▶ **Отрывок из источника**:
Неверно было бы считать, что Рубцов обладал таким уж несокрушимым иммунитетом к московско-ленинградской нечувствительности. Его стихотворение «Я забыл, как лошадь запрягают...» передает типичные для переехавшего в город человека представления о деревенской жизни.
Эх, запряг бы
Я сейчас кобылку
И возил бы сено
Сколько мог,
А потом
Втыкал бы важно вилку
Поросенку
Жареному
В бок...
Понятно, что «жареный поросенок» возник в стихах из какого-нибудь кинофильма о счастливой колхозной жизни, а не из реальной жизни вологодской деревни. Но могло ли быть иначе?
Увы, вся система официального и неофициального воспитания навязывала Николаю Рубцову губительный для нравственности атеизм, пренебрежительно-снисходительный взгляд на традиции и уклад деревенской жизни.
«Прозрение» пришло к Рубцову, вероятно, во время поездки на родину. Едва ли стихотворение «Видения на холме» (первоначальное название «Видения в долине») осознавалось самим Рубцовым как начало принципиально нового периода в творчестве. Стихотворение задумывалось как чисто историческое, но, обращаясь к России:
Россия, Русь —
Куда я ни взгляну!
За все твои страдания и битвы
Люблю твою, Россия, старину,
Твои леса, погосты и молитвы... —
поэт вдруг ощутил в себе силу родной земли, и голос его разросся, обретая привычные нам рубцовские интонации:
Люблю твои избушки и цветы,
И небеса, горящие от зноя,
И шепот ив у смутной воды,
Люблю навек, до вечного покоя...

▶ **Фрагмент набора данных**:
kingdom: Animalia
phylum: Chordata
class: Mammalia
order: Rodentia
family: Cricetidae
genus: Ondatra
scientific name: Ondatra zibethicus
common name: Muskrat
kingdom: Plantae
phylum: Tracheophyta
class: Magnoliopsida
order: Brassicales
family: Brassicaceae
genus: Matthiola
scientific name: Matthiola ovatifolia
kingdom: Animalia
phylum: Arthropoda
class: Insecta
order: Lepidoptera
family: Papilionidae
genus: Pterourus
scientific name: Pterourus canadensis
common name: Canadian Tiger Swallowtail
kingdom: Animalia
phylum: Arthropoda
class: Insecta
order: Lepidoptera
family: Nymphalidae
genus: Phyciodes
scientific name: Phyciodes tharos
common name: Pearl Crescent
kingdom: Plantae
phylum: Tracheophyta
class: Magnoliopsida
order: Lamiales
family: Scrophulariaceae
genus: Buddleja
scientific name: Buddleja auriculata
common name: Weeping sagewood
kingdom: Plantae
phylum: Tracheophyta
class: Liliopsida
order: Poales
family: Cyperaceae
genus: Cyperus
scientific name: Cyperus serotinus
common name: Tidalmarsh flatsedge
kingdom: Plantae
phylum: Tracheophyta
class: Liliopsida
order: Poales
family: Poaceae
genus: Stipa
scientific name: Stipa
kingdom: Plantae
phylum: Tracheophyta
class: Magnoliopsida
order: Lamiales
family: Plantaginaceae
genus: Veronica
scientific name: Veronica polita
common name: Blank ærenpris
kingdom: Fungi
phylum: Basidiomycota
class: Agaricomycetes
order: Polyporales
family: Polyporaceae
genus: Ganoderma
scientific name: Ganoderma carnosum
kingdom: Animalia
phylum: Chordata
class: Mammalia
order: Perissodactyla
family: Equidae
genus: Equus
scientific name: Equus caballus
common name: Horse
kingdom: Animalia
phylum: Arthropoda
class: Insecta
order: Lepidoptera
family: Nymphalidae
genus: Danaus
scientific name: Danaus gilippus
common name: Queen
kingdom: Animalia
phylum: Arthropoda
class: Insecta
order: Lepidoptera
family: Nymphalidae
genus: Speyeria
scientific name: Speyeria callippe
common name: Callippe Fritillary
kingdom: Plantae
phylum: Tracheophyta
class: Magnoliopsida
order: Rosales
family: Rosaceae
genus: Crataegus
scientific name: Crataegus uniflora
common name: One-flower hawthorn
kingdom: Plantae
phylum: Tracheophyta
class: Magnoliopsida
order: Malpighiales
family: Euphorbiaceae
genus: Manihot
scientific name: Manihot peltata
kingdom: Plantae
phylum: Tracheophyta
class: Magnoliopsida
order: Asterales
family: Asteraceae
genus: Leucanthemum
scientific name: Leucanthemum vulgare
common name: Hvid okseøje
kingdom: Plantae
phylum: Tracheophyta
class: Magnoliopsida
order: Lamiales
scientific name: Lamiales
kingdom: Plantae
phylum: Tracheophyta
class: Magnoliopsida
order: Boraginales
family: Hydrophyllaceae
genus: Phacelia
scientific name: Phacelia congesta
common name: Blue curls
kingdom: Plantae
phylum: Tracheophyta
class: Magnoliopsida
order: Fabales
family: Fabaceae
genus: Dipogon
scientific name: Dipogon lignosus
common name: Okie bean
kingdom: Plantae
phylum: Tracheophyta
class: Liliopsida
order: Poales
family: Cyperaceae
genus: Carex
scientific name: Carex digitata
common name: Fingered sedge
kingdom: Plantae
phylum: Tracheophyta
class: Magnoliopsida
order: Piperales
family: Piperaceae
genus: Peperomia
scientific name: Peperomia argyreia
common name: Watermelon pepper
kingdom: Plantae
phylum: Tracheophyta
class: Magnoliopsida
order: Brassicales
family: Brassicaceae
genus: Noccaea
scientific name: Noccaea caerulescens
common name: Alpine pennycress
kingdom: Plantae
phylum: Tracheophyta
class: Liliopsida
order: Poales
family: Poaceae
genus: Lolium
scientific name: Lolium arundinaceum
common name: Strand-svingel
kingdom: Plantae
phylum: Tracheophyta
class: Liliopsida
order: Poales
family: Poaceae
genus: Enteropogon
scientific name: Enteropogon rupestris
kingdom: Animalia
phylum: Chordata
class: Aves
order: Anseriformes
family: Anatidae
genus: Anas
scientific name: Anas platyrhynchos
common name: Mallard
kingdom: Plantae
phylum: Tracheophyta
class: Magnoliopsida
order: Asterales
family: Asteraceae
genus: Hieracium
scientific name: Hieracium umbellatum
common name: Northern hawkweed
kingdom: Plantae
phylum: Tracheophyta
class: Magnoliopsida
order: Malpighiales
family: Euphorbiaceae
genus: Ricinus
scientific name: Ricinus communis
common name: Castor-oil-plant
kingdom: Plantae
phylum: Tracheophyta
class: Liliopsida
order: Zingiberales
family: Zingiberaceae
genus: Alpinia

▶ **Что сделать**:
1) Проверьте по отрывку о Рубцове три утверждения и для каждого ответьте «да» или «нет», приведя решающие слова отрывка дословно. (a) Стихотворение «Видения на холме» сначала называлось иначе. (b) По мнению автора, жареный поросенок попал в стихи из реальной жизни вологодской деревни. (c) «Видения на холме» задумывалось как чисто историческое стихотворение.
2) Перескажите короче абзац отрывка о Рубцове, который начинается словами «Неверно было бы считать», сохранив главное.
3) Продолжите отрывок о Рубцове с того места, где он обрывается.

▶ **Ответы**:
1)
(a) Да: «первоначальное название «Видения в долине»».
(b) Нет: «возник в стихах из какого-нибудь кинофильма о счастливой колхозной жизни, а не из реальной жизни вологодской деревни».
(c) Да: «Стихотворение задумывалось как чисто историческое».

2) Рубцов не был полностью защищен от московско-ленинградской нечувствительности: его стихотворение «Я забыл, как лошадь запрягают...» показывает деревню такой, какой ее обычно представляет человек, переехавший в город.

3)
Надо сказать, что произошло это не сразу. В первоначальном варианте строфа выглядела иначе:
Люблю твою,
Россия,
старину,
Твои огни, погосты и молитвы,
Твои иконы,
бунты бедноты, и твой степной
бунтарский
свист разбоя,
люблю твои священные цветы, люблю навек,
до вечного покоя...
Но в этом и заключается поэзия Рубцова, когда «иконы, бунты бедноты» — перечисления, напоминающие школьный учебник, превращаются вдруг в «шепот ив у смутной воды» — нечто вечное, нечто существовавшее, существующее и продолжающее существовать в народной жизни. Точно так же, как «степной, бунтарский свист разбоя» превращается в «небеса, горящие от зноя» — связывая упования на улучшение народной жизни не с новоявленным Стенькой Разиным, а с Господом Богом.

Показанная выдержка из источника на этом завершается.